• Task statement:
Copy the listing below exactly, but skip the pictures.
Start of Data shown
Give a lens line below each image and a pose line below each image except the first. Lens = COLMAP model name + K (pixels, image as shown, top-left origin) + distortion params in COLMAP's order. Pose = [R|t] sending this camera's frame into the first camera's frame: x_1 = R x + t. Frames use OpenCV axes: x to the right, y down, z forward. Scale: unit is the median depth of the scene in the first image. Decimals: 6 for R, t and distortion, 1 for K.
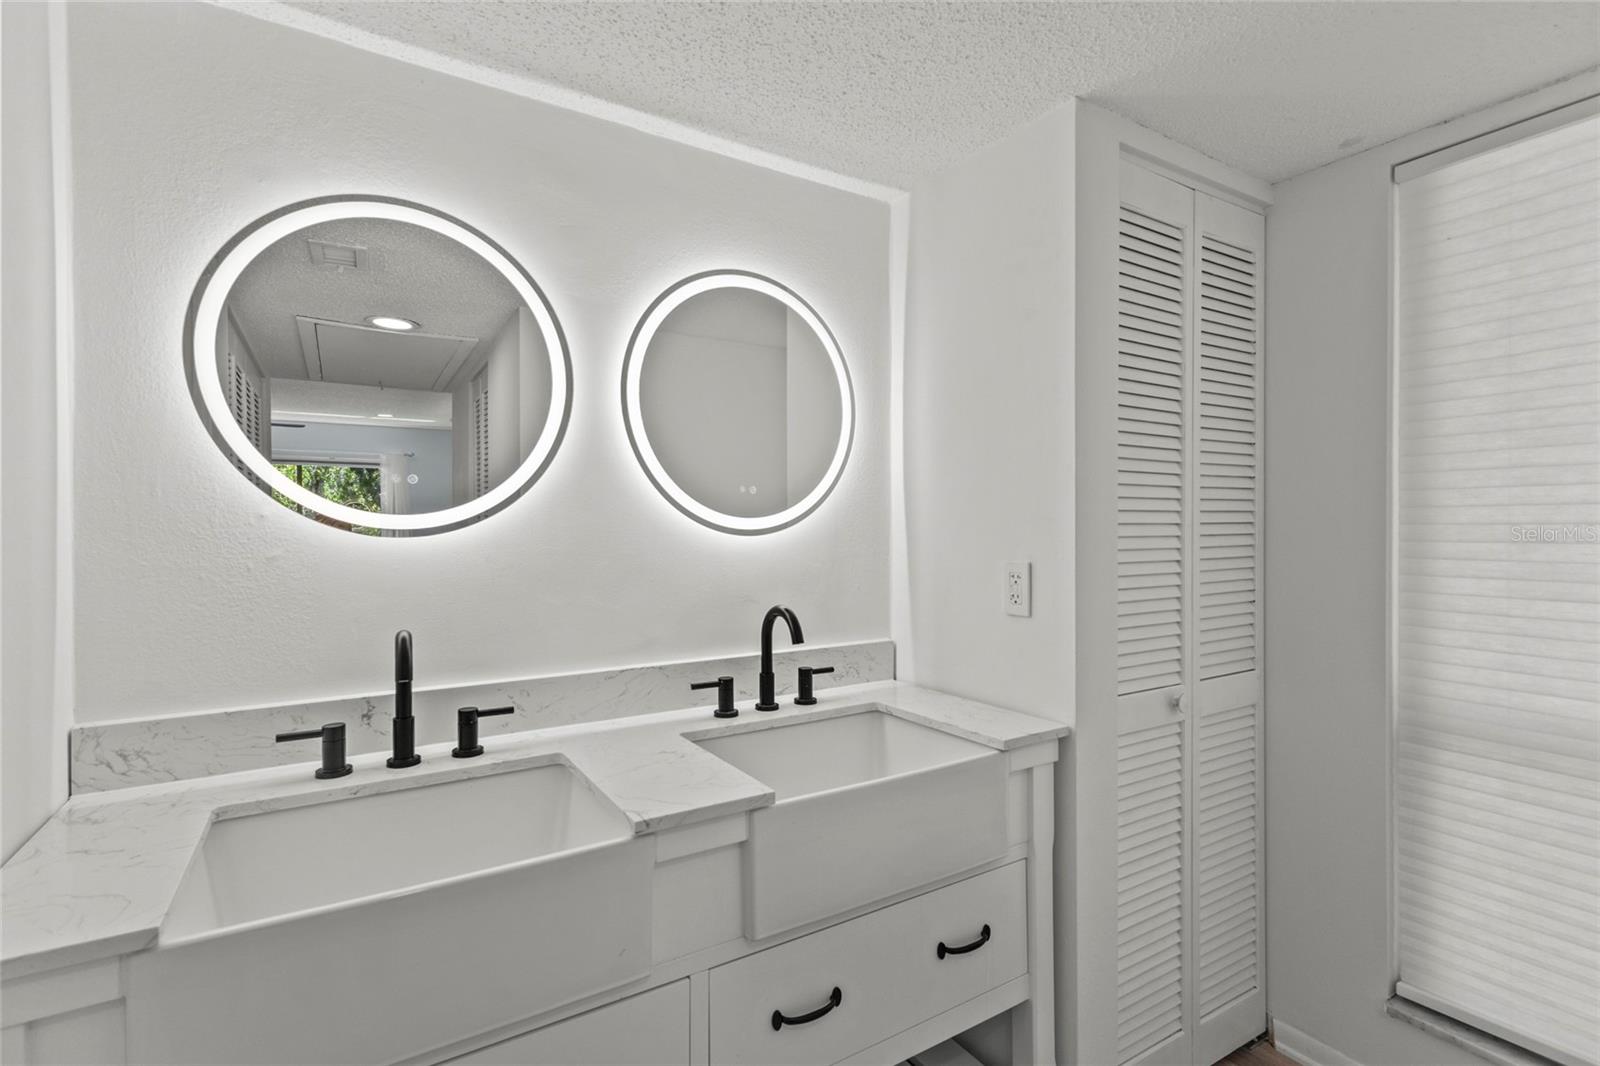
lens RADIAL K [[746.6, 0, 796.8], [0, 746.6, 528.7], [0, 0, 1]] dist [0.009436, -0.000833]
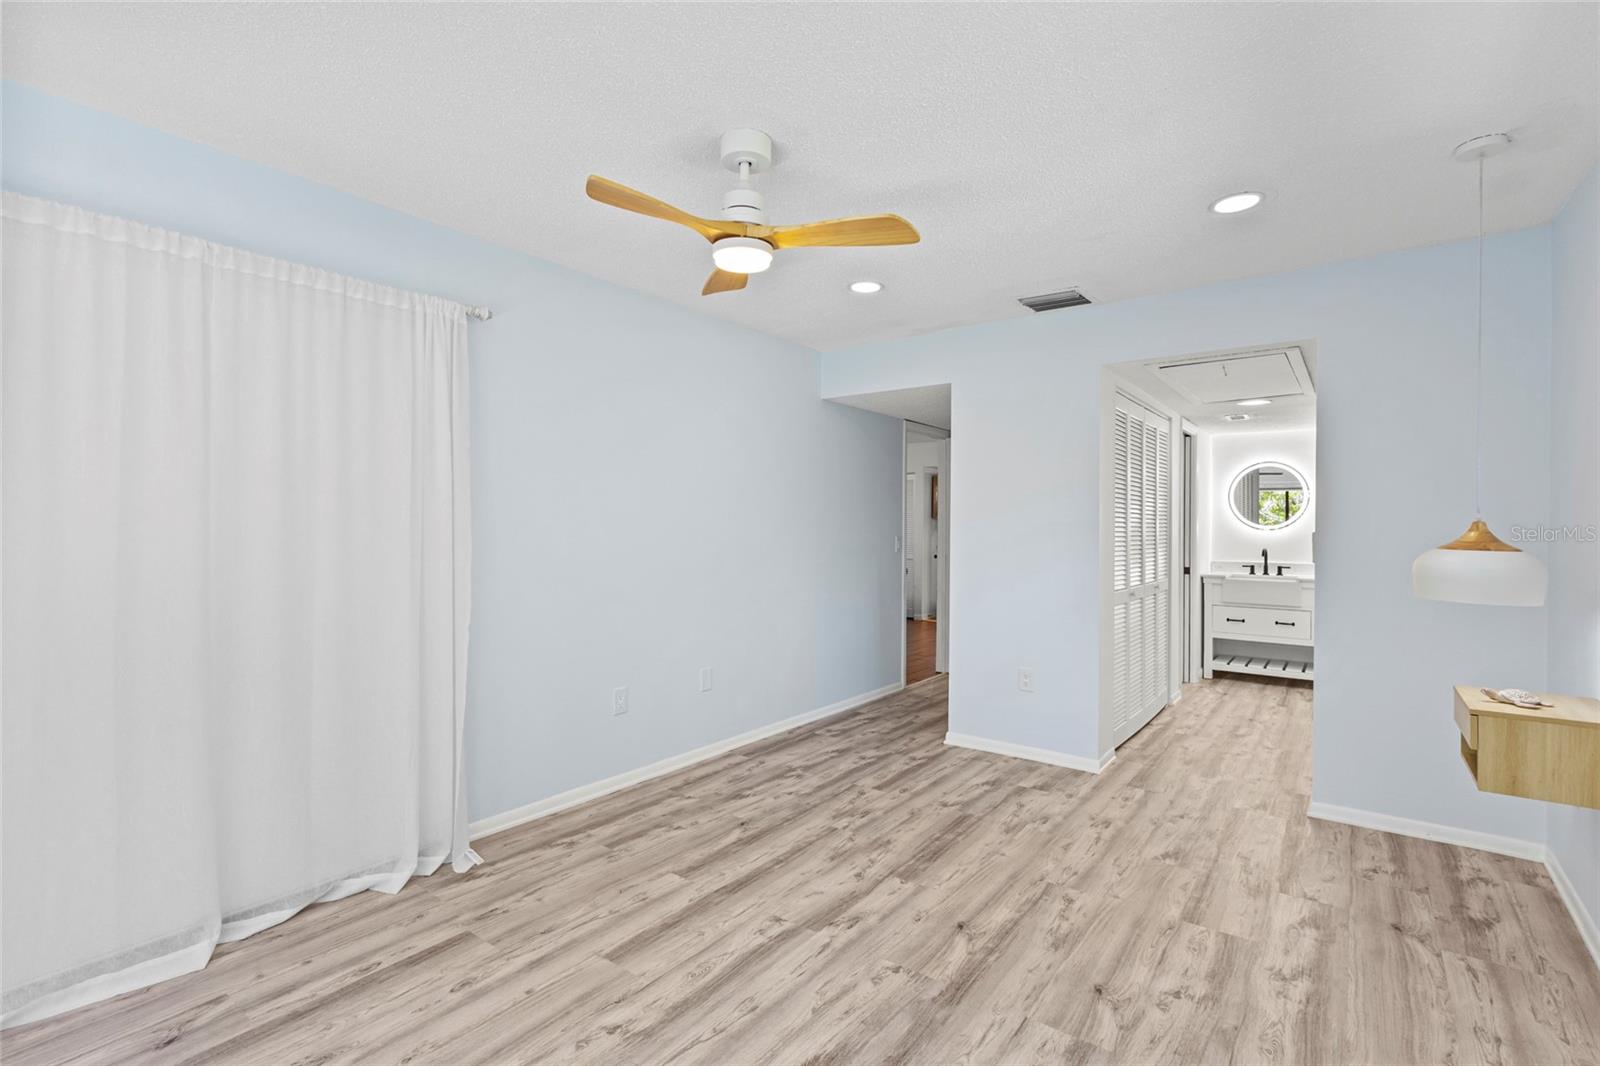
lens RADIAL K [[746.6, 0, 795.7], [0, 746.6, 519.7], [0, 0, 1]] dist [0.009436, -0.000833]
pose [[0.360999, -0.002970, -0.932561, 3.090078], [-0.009960, 0.999926, -0.007040, 0.010202], [0.932513, 0.011830, 0.360943, -3.845141]]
End of Data shown
• Answer to this task:
Give a lens line below each image and a pose line below each image except the first. Lens = COLMAP model name + K (pixels, image as shown, top-left origin) + distortion params in COLMAP's order. Pose = [R|t] sending this camera's frame into the first camera's frame: x_1 = R x + t. Frames use OpenCV axes: x to the right, y down, z forward. Scale: unit is the median depth of the scene in the first image. Decimals: 6 for R, t and distortion, 1 for K.
lens RADIAL K [[746.6, 0, 796.8], [0, 746.6, 528.7], [0, 0, 1]] dist [0.009436, -0.000833]
lens RADIAL K [[746.6, 0, 795.7], [0, 746.6, 519.7], [0, 0, 1]] dist [0.009436, -0.000833]
pose [[0.360999, -0.002970, -0.932561, 3.090078], [-0.009960, 0.999926, -0.007040, 0.010202], [0.932513, 0.011830, 0.360943, -3.845141]]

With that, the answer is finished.